Jorge Haddock is Dean of the School of Management at George Mason University. Prior to coming to Mason, he was Dean of the University of Richmond’s School of Business and Associate Dean and Professor of Management Science and Information Technology in the Lally School of Management and Technology at Rensselaer Polytechnic Institute.
Haddock earned a BS in civil engineering from the University of Puerto Rico, an MS in management engineering from Rensselaer Polytechnic Institute and a PhD in industrial engineering from Purdue University. His primary teaching interests include operations research, production planning and information technology. His primary research interests involve the design and implementation of effective information technology, production and service systems, as well as their effect on corporate culture.
Haddock combines his administrative responsibilities with a passion for research, which has translated to more than 70 publications that he has authored or co-authored. He is also the co-inventor of the patent “Method of System for Providing Credit Support to Parties Associated with Derivative and Other Financial Transactions.” He has been a consultant to several companies, including Mackie Designs, CSX World Terminals, Citicorp, Citibank (Wall Street) Bendix, Jiffy Lube and others.

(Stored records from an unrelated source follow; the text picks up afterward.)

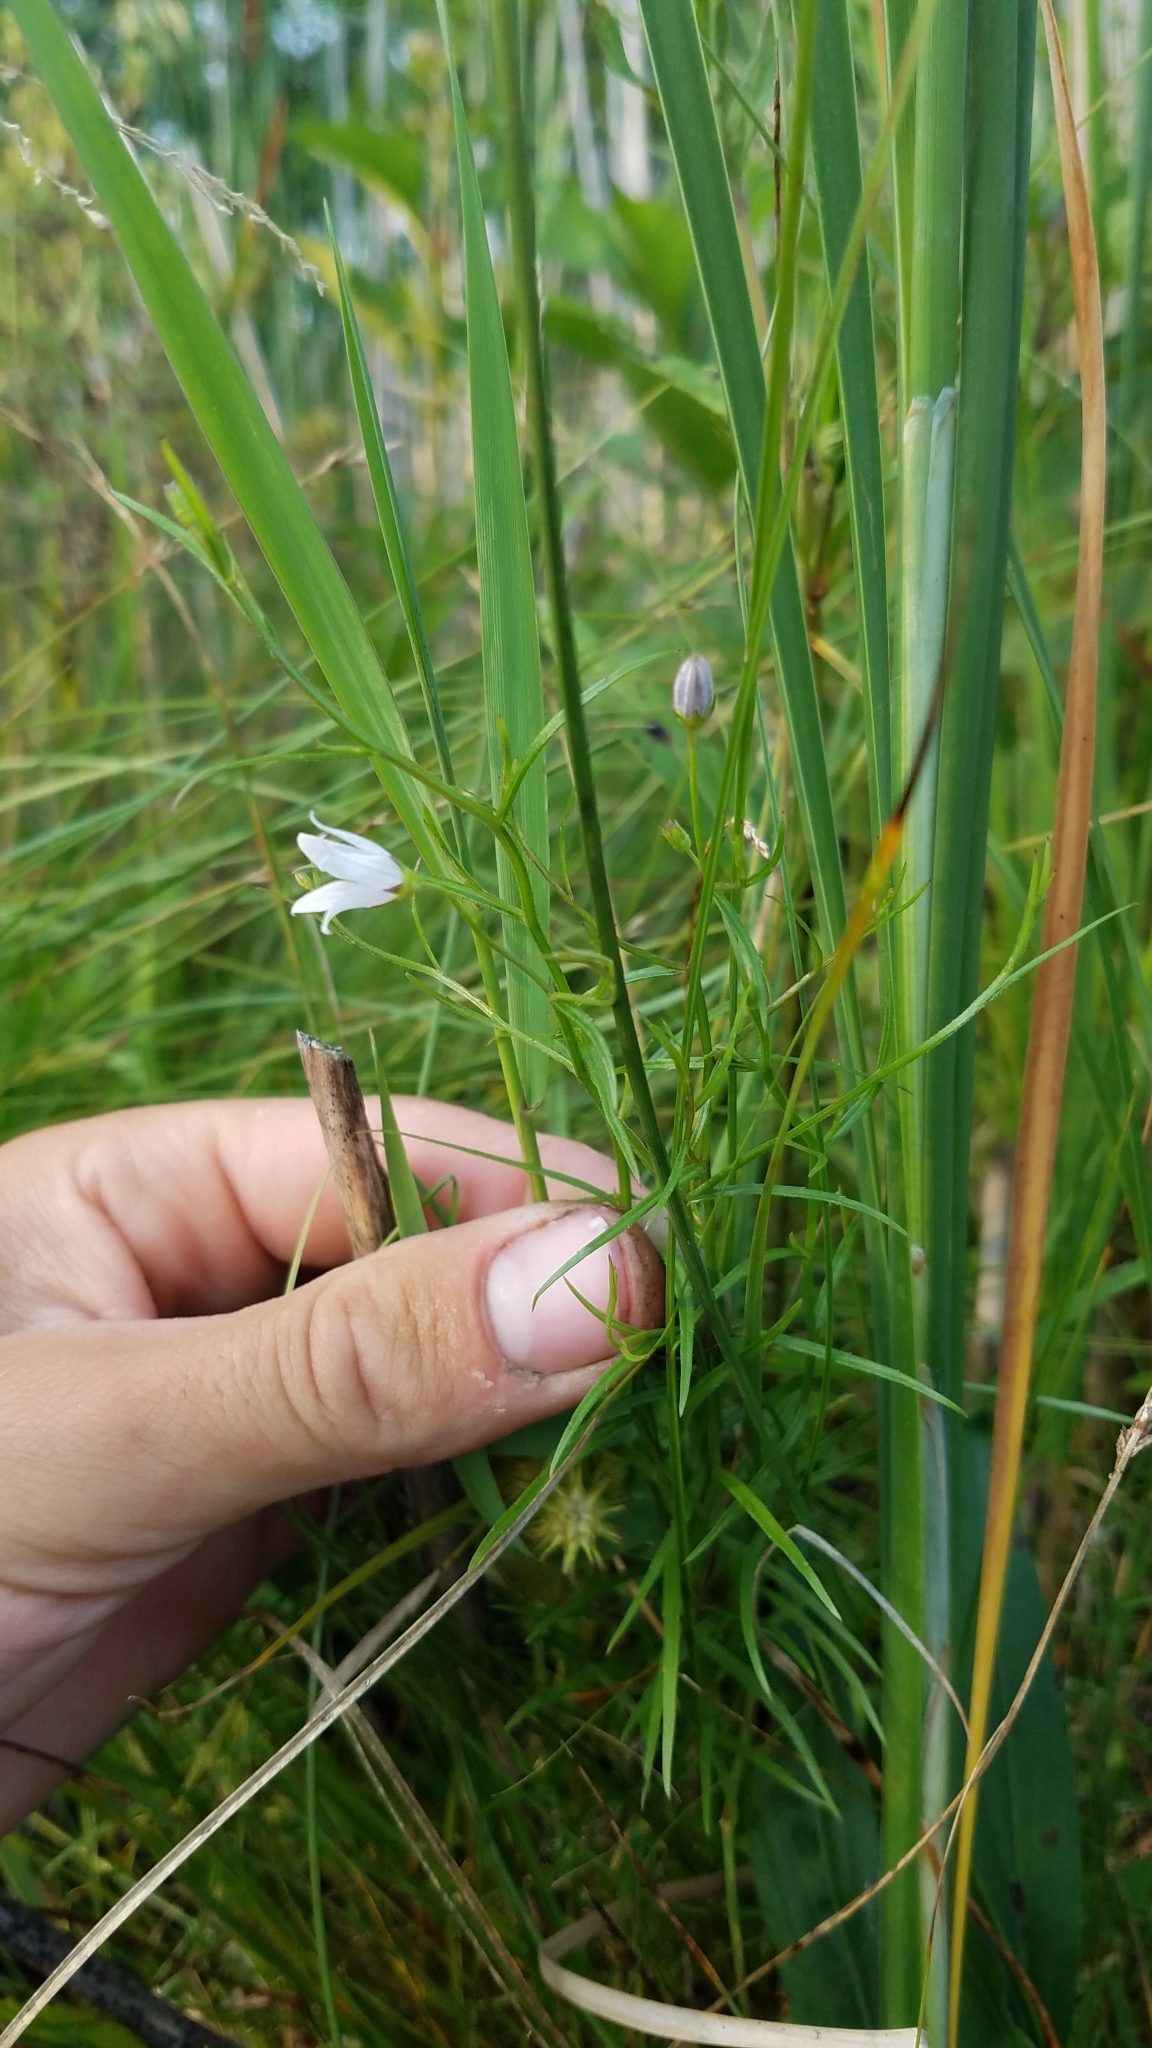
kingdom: Plantae
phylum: Tracheophyta
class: Magnoliopsida
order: Asterales
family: Campanulaceae
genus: Palustricodon
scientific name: Palustricodon aparinoides
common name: Bedstraw bellflower
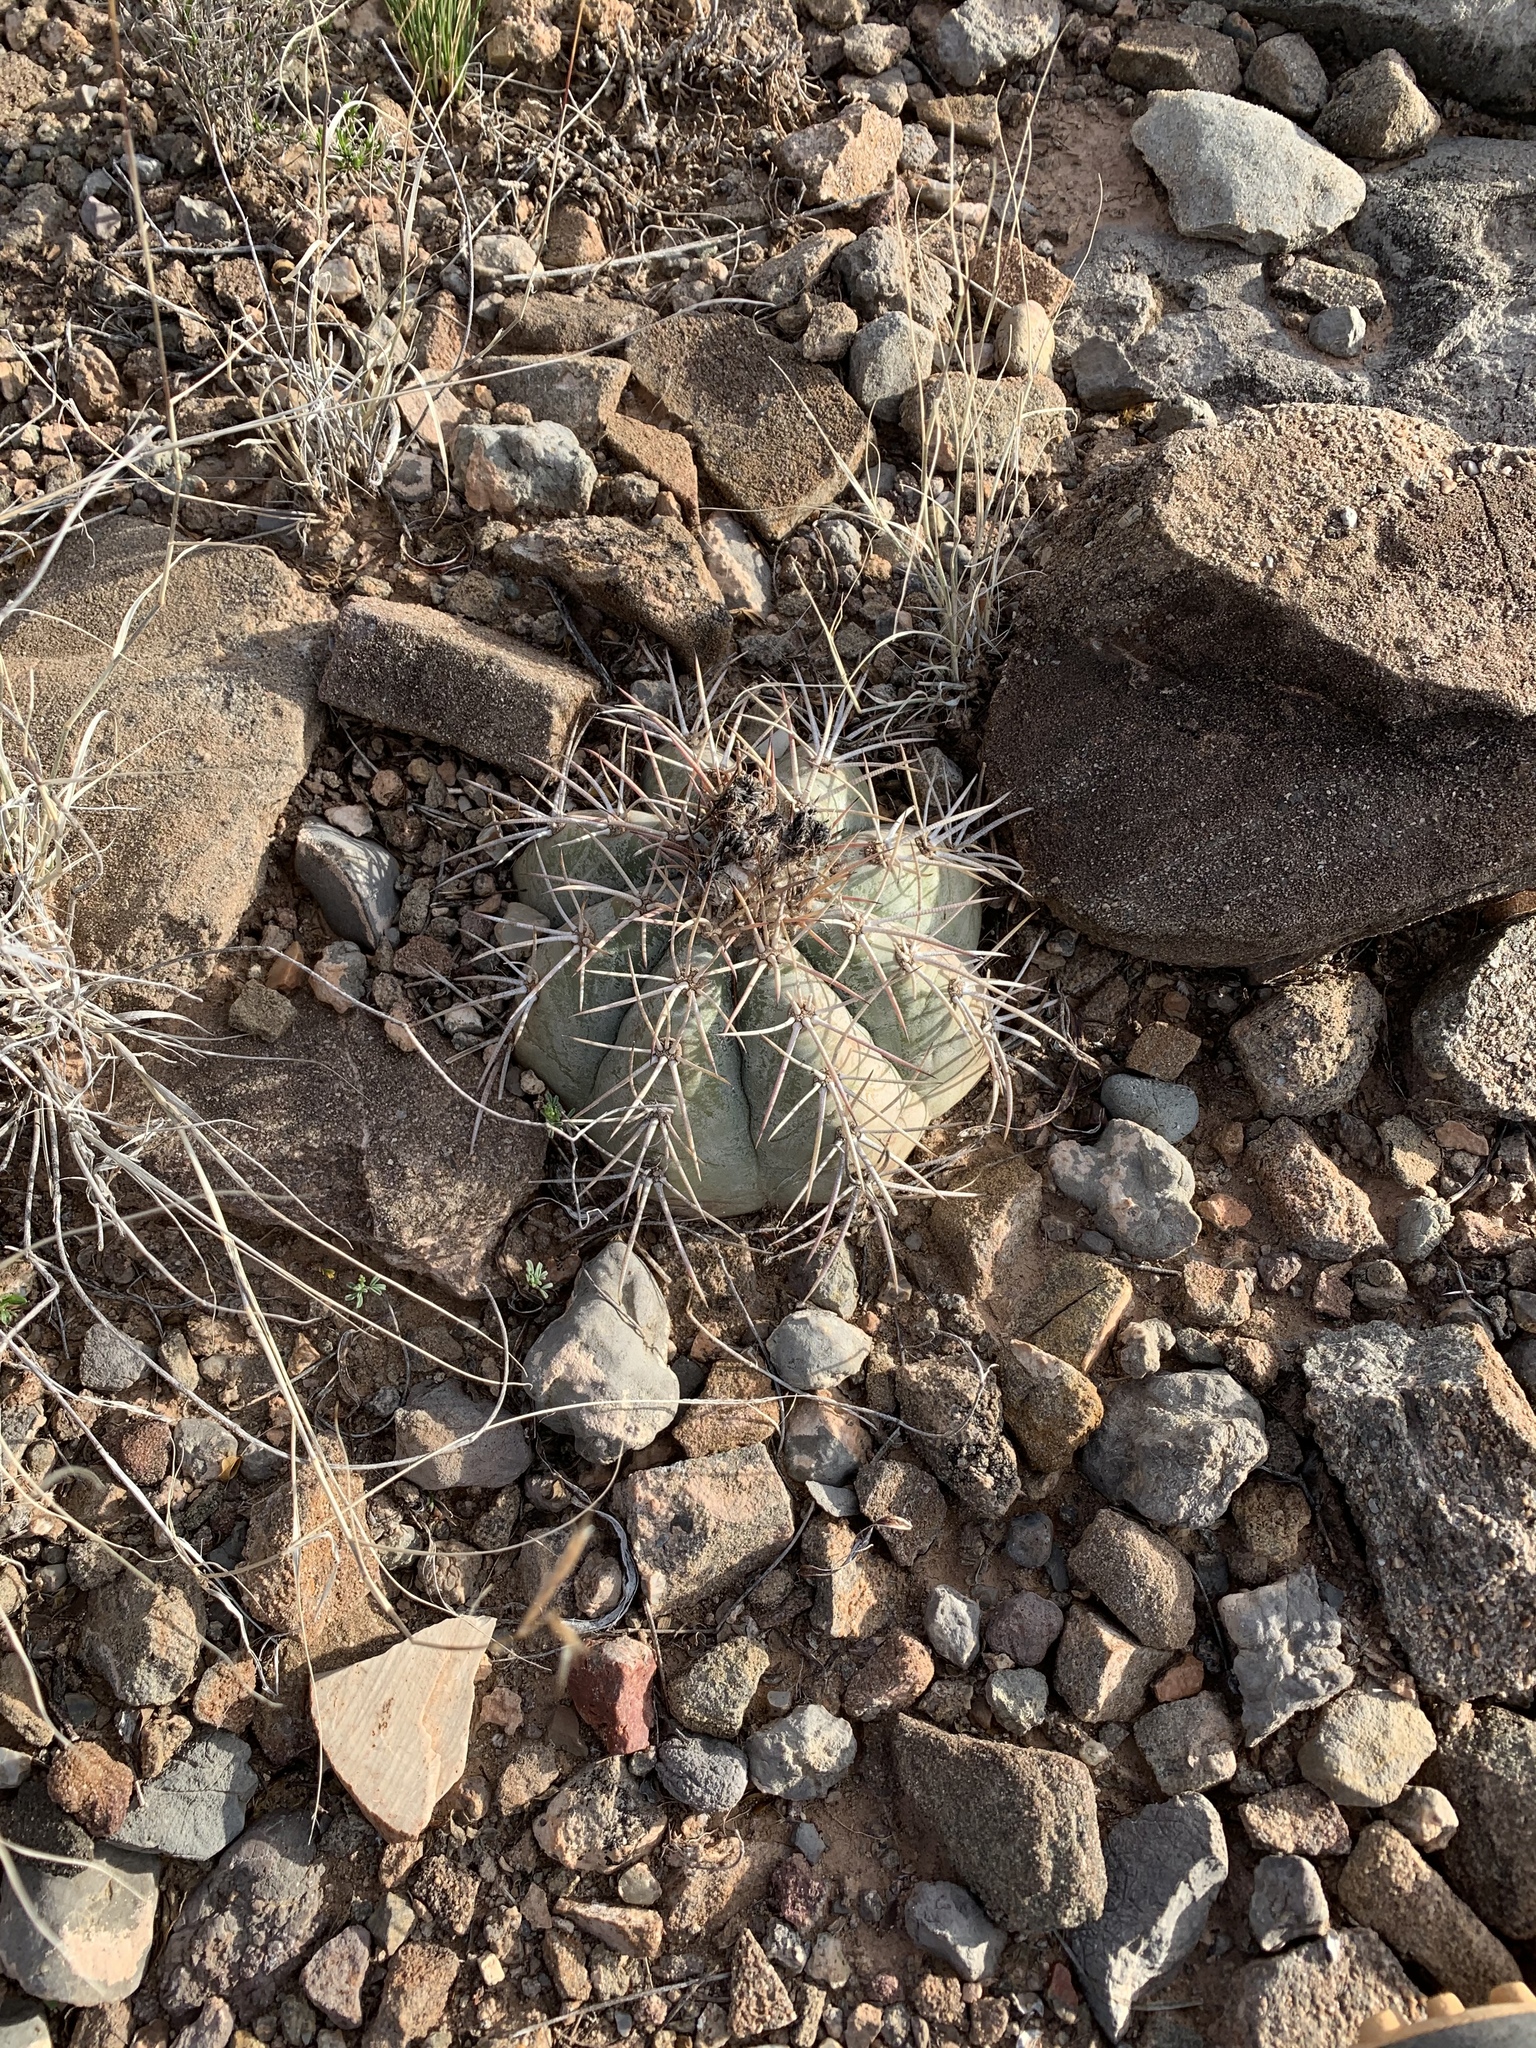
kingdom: Plantae
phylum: Tracheophyta
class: Magnoliopsida
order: Caryophyllales
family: Cactaceae
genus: Echinocactus
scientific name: Echinocactus horizonthalonius
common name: Devilshead
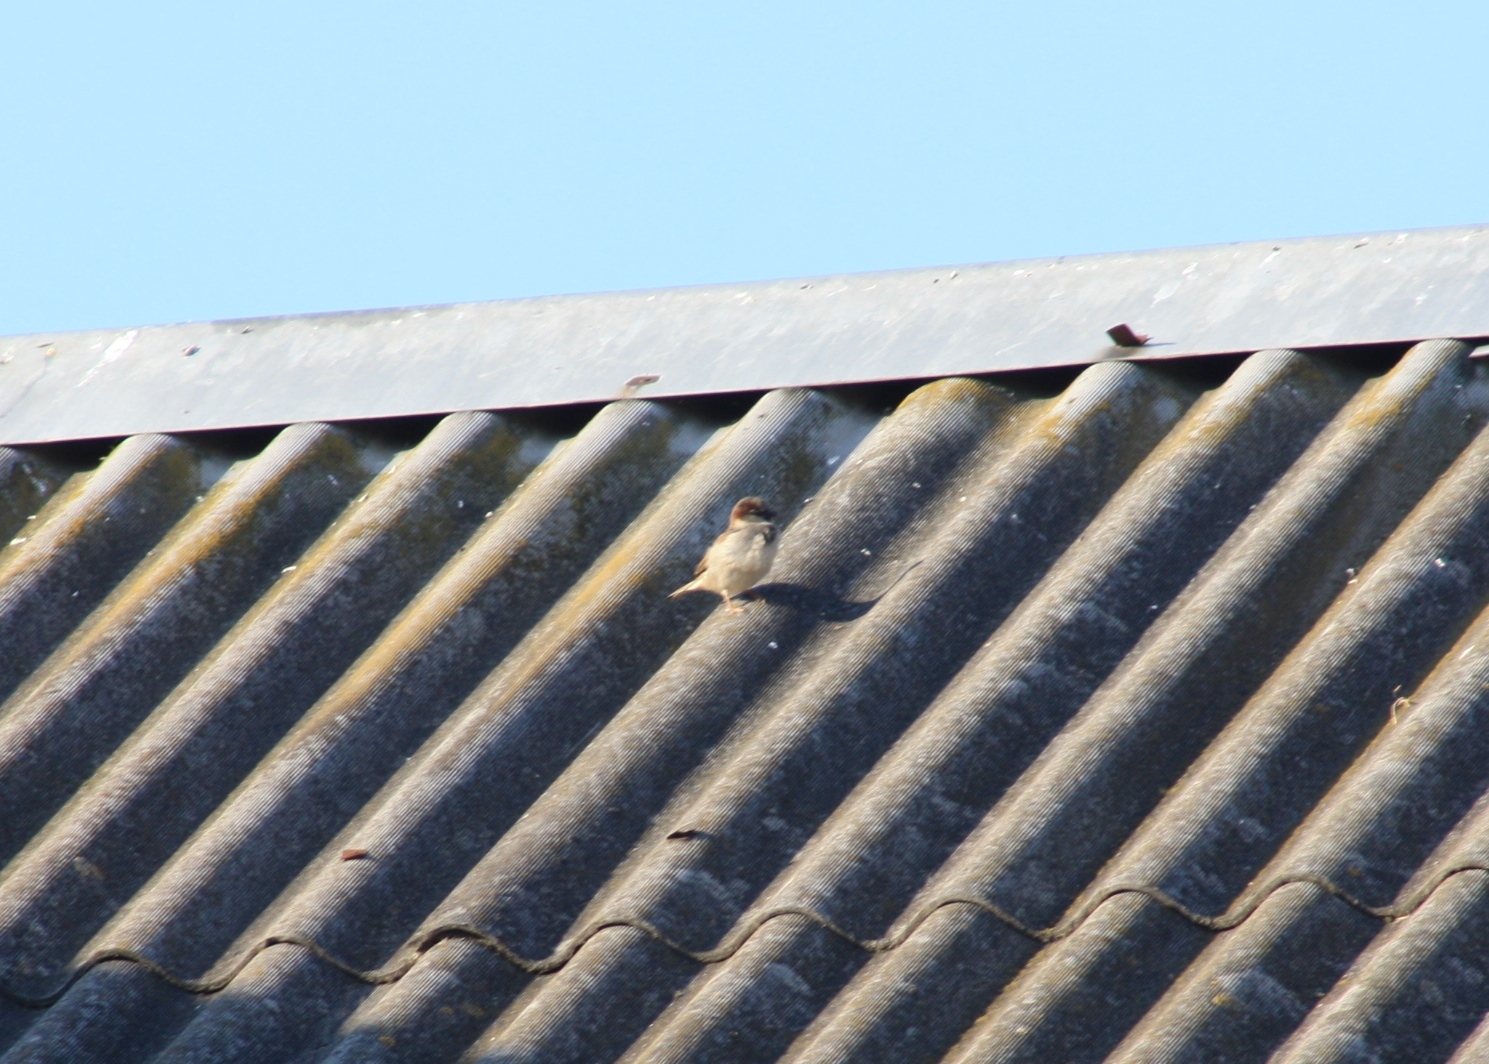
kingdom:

Haddock has been recognized throughout the years for his academic contributions to the community and most recently was honored with the 2009 Virginia Hispanic Educator of the Year Award from the Virginia Hispanic Chamber of Commerce.
Amy L. Best is Associate Professor of Sociology in the Department of Sociology and Anthropology at George Mason University. Her research focuses on the study of youth, culture and social inequalities, with a particular interest in how gender, ethnicity, race and class differently shape the social experiences of contemporary American youth. She is interested in qualitative and feminist approaches to social research. Best is author of Prom Night Youth, Schools and Popular Culture (2000 Routledge), which was selected for the 2002 American Educational Studies Association Critics’ Choice Award, Fast Cars: Cool Rides: The Accelerating World of Youth and Their Cars (NYU Press 2006), and is editor of Representing Youth: Methodological Issues in Critical Youth Studies (NYU Press, 2007). Best served as editor for the Culture section of Blackwell’s online journal Sociology Compass (2006-2010). She served on the editorial board of Social Psychology Quarterly (2009-2011), as an officer for the American Sociological Association’s Sex and Gender section (2009-2011). Best is the founding director of the PhD program in Public Sociology at George Mason (2008-2012).